Member Reviews
A book that as I saw it was repetitive, and needed proof-reading, but either way still deserves merit for introducing the world to an artist generally stuck working within American markets and landscapes. John van Alstine stumbled into sculpture at college, and managed to work in any and all combinations of steel, stone and wood, before gradually dropping the latter, and creating art for indoors and out showing the (im)balance of natural stone and human-wrought metal. I can take or leave a lot of his output, but on the whole his aesthetic is not unpleasing.
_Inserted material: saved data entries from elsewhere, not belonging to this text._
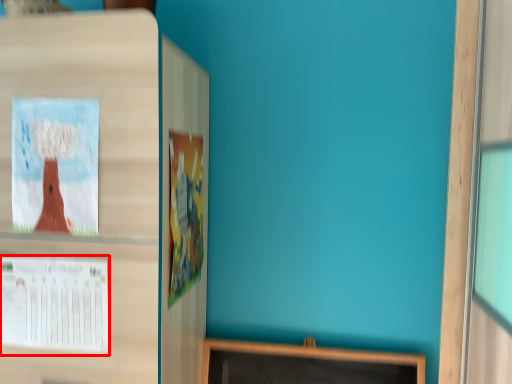
Question: From the image, what is the correct spatial relationship of poster (annotated by the red box) in relation to poster?

Choices:
 (A) left
 (B) right

Answer: (A)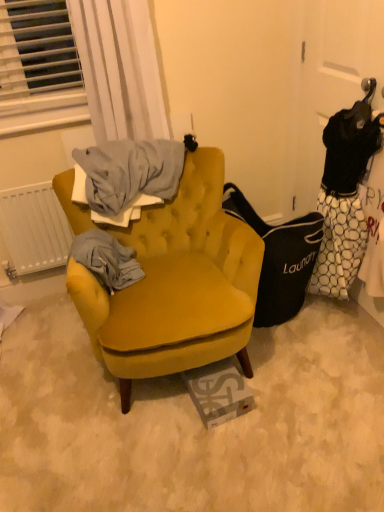
Question: From a real-world perspective, is velvet mustard armchair at center positioned above or below white matte radiator at left?

Choices:
 (A) below
 (B) above

Answer: (A)

Question: Would you say velvet mustard armchair at center is to the left or to the right of white matte radiator at left in the picture?

Choices:
 (A) left
 (B) right

Answer: (B)

Question: Which object is the closest to the white dotted fabric at right?

Choices:
 (A) white sheer curtain at upper left
 (B) velvet mustard armchair at center
 (C) white matte radiator at left
 (D) black fabric laundry bag at right

Answer: (D)

Question: Estimate the real-world distances between objects in this image. Which object is farther from the velvet mustard armchair at center?

Choices:
 (A) white dotted fabric at right
 (B) black fabric laundry bag at right
 (C) white matte radiator at left
 (D) white sheer curtain at upper left

Answer: (A)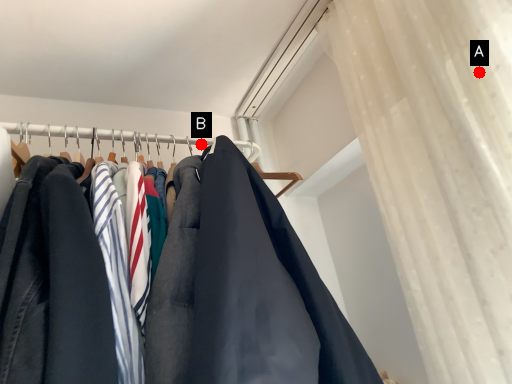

This book covers his biography, with full illustrations from a lot of his career. Acting as a sort of cousin to something more like an earlier catalogue raisonee, it's great for putting him and his output into context, especially as a landscape artist. Some of his larger street art is fine, some not – and the large 9/11 memorial, whose production we hear about in his own words, looks fine from some angles and less so from others. As regards his gallery pieces, some are – again – fine, but a lot remains too conceptual for me, and the stridency of his covid years seems to be a case of more is less, given the amount of works produced with the inevitable reduction in feedback from others.
All told I had my eyes opened to an artist who should have more of a global presence, I feel – his works do not speak of specific places and mindsets, even if a lot of the pieces are said to be of "local" stone (local to…?). Some of his larger pieces have been exported, but finding his stamp on anything outside the lower 48 seems difficult in the extreme. Meaning this book is more worthwhile, of course – it's about the only place to see much of this art, and I was grateful for that chance.